DETTAGLI DEL COMPITO:
Puoi ripetere parola per parola, dall'inizio alla fine, il brano sulle cinque mosse possibili riportato qui sotto?

ESTRATTO DEL DOCUMENTO:
********************

Cinque mosse possibili (concrete e realistiche)

  1. Doppio binario trasparente.
    Dichiarare senza complessi quali percorsi sono principalmente professionalizzanti (con skill operative ben marcate) e quali sono accademico-culturali (metodo, ricerca, ampiezza). Pari dignità, criteri di valutazione diversi. Così si riduce l’ambiguità e si responsabilizzano tutti.
  2. Tirocini post-laurea co-progettati (e retribuiti).
    Evitiamo di diluire i corsi di laurea in mille micro-stage. Piuttosto, costruiamo ponti seri dopo la laurea, con tutoraggio congiunto, obiettivi chiari e oneri a carico dell’impresa che beneficia del lavoro del neolaureato. Questo riduce lo scollamento tra “teoria” e “pratica” senza snaturare i piani di studio.

********************

DATI FORNITI:

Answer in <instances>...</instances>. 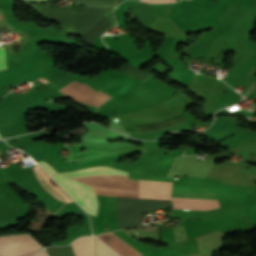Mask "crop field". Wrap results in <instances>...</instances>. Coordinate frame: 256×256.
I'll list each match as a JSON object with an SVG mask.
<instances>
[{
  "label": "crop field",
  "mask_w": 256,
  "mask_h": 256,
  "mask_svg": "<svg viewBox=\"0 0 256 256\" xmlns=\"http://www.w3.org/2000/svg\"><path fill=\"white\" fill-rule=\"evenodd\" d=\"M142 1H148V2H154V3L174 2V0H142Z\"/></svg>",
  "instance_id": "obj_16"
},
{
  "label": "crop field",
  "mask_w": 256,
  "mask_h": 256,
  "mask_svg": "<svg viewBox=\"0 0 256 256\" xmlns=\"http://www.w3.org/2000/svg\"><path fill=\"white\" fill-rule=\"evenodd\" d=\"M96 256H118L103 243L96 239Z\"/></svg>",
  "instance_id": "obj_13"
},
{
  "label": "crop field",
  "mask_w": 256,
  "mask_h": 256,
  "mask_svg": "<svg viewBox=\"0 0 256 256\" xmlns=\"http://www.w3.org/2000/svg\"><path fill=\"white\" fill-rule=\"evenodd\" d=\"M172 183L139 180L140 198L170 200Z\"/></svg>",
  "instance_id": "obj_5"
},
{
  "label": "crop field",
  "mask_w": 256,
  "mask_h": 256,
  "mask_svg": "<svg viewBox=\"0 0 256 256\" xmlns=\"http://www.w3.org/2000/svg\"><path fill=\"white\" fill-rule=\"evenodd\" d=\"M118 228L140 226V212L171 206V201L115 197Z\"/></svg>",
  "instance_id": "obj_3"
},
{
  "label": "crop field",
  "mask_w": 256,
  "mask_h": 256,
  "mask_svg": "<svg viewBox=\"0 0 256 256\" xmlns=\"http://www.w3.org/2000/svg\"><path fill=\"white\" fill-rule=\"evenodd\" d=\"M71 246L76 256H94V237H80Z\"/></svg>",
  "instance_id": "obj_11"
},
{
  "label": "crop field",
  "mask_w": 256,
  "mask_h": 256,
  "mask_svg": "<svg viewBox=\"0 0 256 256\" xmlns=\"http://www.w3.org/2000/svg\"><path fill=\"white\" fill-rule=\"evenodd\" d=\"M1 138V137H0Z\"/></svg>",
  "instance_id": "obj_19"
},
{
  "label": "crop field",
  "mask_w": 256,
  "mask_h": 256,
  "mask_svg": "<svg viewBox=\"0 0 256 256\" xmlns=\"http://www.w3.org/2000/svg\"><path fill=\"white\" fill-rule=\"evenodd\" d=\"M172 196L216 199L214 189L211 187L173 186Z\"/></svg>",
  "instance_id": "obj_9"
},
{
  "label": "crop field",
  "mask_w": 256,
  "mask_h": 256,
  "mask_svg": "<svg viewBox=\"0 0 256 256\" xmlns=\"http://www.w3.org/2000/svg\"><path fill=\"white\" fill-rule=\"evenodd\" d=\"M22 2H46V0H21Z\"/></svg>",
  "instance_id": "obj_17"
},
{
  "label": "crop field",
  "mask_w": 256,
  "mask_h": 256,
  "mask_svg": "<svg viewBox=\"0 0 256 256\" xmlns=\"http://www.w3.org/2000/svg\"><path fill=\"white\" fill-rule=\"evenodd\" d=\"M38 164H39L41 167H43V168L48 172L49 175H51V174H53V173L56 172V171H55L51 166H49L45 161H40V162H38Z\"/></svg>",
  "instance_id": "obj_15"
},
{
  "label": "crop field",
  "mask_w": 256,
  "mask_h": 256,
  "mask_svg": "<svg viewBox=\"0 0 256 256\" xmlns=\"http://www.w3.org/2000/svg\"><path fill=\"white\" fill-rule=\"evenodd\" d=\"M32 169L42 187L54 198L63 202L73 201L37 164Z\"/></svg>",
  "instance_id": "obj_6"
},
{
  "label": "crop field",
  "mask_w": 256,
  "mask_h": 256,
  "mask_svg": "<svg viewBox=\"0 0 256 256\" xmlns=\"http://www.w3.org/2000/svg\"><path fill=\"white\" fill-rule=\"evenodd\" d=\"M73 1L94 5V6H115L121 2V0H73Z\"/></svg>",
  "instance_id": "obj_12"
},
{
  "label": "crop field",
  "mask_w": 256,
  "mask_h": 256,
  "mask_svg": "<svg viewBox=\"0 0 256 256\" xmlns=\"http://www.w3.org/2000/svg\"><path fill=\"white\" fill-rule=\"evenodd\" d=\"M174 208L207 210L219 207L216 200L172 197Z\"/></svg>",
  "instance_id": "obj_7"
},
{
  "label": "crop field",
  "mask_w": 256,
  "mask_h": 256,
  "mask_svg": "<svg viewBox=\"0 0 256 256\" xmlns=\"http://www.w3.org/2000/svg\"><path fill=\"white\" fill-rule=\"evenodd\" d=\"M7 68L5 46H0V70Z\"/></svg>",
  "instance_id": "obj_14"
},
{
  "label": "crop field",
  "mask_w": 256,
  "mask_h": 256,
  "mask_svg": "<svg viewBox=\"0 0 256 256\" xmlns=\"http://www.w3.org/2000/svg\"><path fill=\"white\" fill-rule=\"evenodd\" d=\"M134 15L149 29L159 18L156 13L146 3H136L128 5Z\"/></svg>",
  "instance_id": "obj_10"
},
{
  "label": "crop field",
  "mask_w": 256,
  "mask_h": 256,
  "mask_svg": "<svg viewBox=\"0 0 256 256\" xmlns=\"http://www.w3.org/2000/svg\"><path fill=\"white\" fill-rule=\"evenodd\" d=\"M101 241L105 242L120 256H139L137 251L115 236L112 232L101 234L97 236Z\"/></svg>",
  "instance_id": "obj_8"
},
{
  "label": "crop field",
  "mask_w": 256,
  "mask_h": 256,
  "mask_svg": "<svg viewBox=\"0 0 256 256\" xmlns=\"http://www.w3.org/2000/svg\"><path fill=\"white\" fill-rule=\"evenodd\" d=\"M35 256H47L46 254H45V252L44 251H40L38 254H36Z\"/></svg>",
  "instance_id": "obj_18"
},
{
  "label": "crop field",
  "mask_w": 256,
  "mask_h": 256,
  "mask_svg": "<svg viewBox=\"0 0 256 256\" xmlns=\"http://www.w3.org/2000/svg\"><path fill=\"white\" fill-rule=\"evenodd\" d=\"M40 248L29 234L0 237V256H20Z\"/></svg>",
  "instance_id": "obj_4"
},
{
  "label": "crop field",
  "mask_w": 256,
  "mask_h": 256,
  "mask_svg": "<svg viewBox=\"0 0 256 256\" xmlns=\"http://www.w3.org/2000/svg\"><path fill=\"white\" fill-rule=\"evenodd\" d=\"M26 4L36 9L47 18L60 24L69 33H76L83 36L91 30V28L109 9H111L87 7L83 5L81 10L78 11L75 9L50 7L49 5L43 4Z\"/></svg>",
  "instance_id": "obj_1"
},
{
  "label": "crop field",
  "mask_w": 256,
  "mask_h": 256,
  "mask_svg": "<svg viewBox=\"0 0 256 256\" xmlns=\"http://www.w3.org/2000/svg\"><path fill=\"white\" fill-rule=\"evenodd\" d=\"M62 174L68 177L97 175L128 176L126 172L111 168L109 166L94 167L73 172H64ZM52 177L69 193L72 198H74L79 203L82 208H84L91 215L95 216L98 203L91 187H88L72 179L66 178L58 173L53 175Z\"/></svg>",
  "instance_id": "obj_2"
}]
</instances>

********************

RISPOSTA AL COMPITO:
Cinque mosse possibili (concrete e realistiche)

  1. Doppio binario trasparente.
    Dichiarare senza complessi quali percorsi sono principalmente professionalizzanti (con skill operative ben marcate) e quali sono accademico-culturali (metodo, ricerca, ampiezza). Pari dignità, criteri di valutazione diversi. Così si riduce l’ambiguità e si responsabilizzano tutti.
  2. Tirocini post-laurea co-progettati (e retribuiti).
    Evitiamo di diluire i corsi di laurea in mille micro-stage. Piuttosto, costruiamo ponti seri dopo la laurea, con tutoraggio congiunto, obiettivi chiari e oneri a carico dell’impresa che beneficia del lavoro del neolaureato. Questo riduce lo scollamento tra “teoria” e “pratica” senza snaturare i piani di studio.